The hole, which is usually the size of a quarter was big enough to fit two hands in. The small intestine had descended instead of the colon. He was suffering from malabsorption in addition- thank to the pieces not being in the right place. They did some innovative anesthesia. When he came to, his first words were “I’m alive.” When I got to see him, he had more color than he’s had in the last year- and his smile was ear to ear (even without most of his teeth).
As Yoda would say, “the will to live is strong with this one.” Others would say, he’s too stubborn to die. My mother, his wife of 60 years, cried tears of joy more than a few times today. I found out on Facebook how many people I’ve touched who were willing to keep him in their thoughts and prayers.
And, this is a story that none of you will read on the front page of the Dayton Daily news- or any other “newspaper” in this country. All you’ll ever hear about the VA is how they made a mistake. As if they don’t make mistakes in every single hospital in the world.
There were other families in the waiting room today. The surgical waiting room is staffed by volunteers- a wonderful woman from Belmont who is a military widow. I didn’t catch her name, but I couldn’t have asked for someone who kept us all smiling through the wait on our loved ones. There was a common bond in that room, not only of those waiting for possibly bad news- but of those who have a common bond of service to this country. There were no strangers in the room. Something that’s pretty common in every VA I’ve ever been in.

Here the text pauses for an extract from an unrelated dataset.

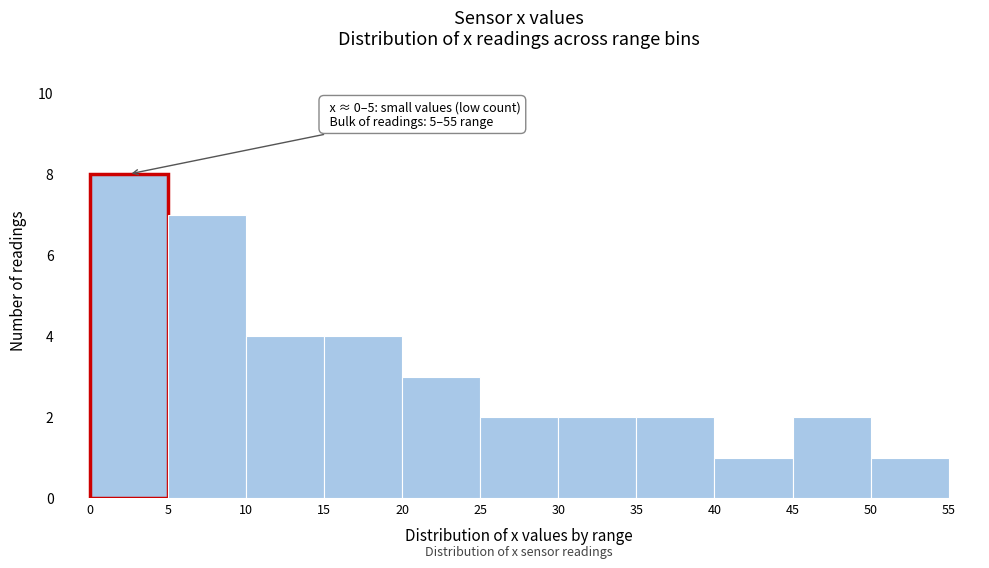

Which range on the x-axis has the tallest bar?

0 to 5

The room is stocked and funded by the Disabled American Veterans – who supply free snacks, coffee, tea, water. The TV is donated by Best Buy. The only things missing were wi-fi and cell reception :-) I’ve decided that the bare walls needed some art by veterans on the walls- and have reached out to two Marines I know who are amazing photographers for some prints.
My father isn’t out of the woods yet. There are always post-op complications possible. But, the other families who were waiting, they all got good news too.

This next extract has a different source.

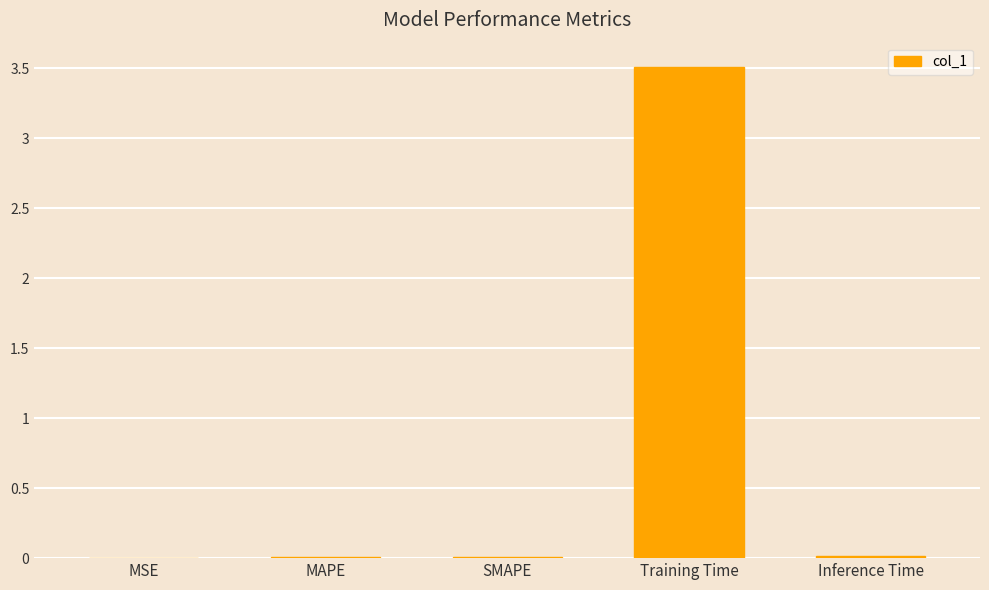

Which has a higher value, MAPE or Training Time?

Training Time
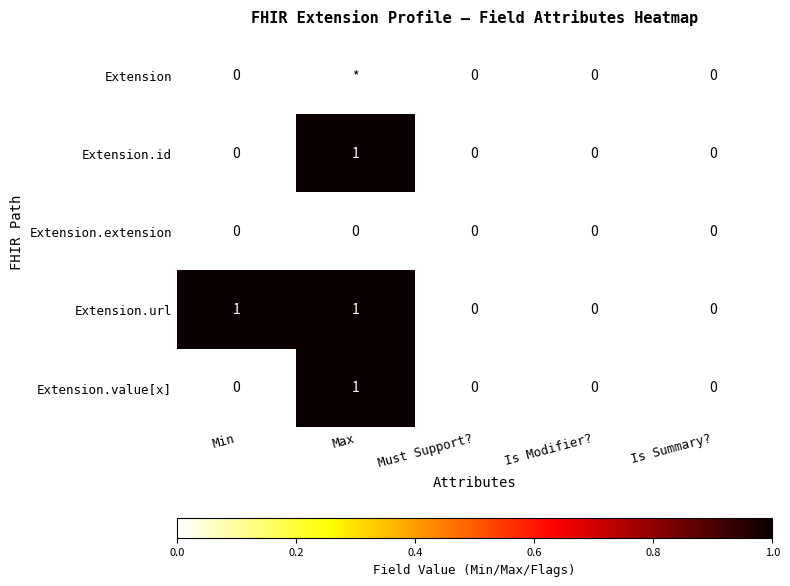

True or false: Extension.extension has a value of 0 at Min.

True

But when the VA does good, you won’t read about that anywhere but here. And I am so thankful for the changes that the Director, Glenn Costie has made and the new surgical leadership they have in place.
I urge all veterans in the area, even those in perfect health, to please go out to the Dayton VA and register with them for care. As long as you have a DD 214, and an honorable discharge, they have services available to you.
Thank you for reading. And thank you for supporting our veterans by funding this amazing service.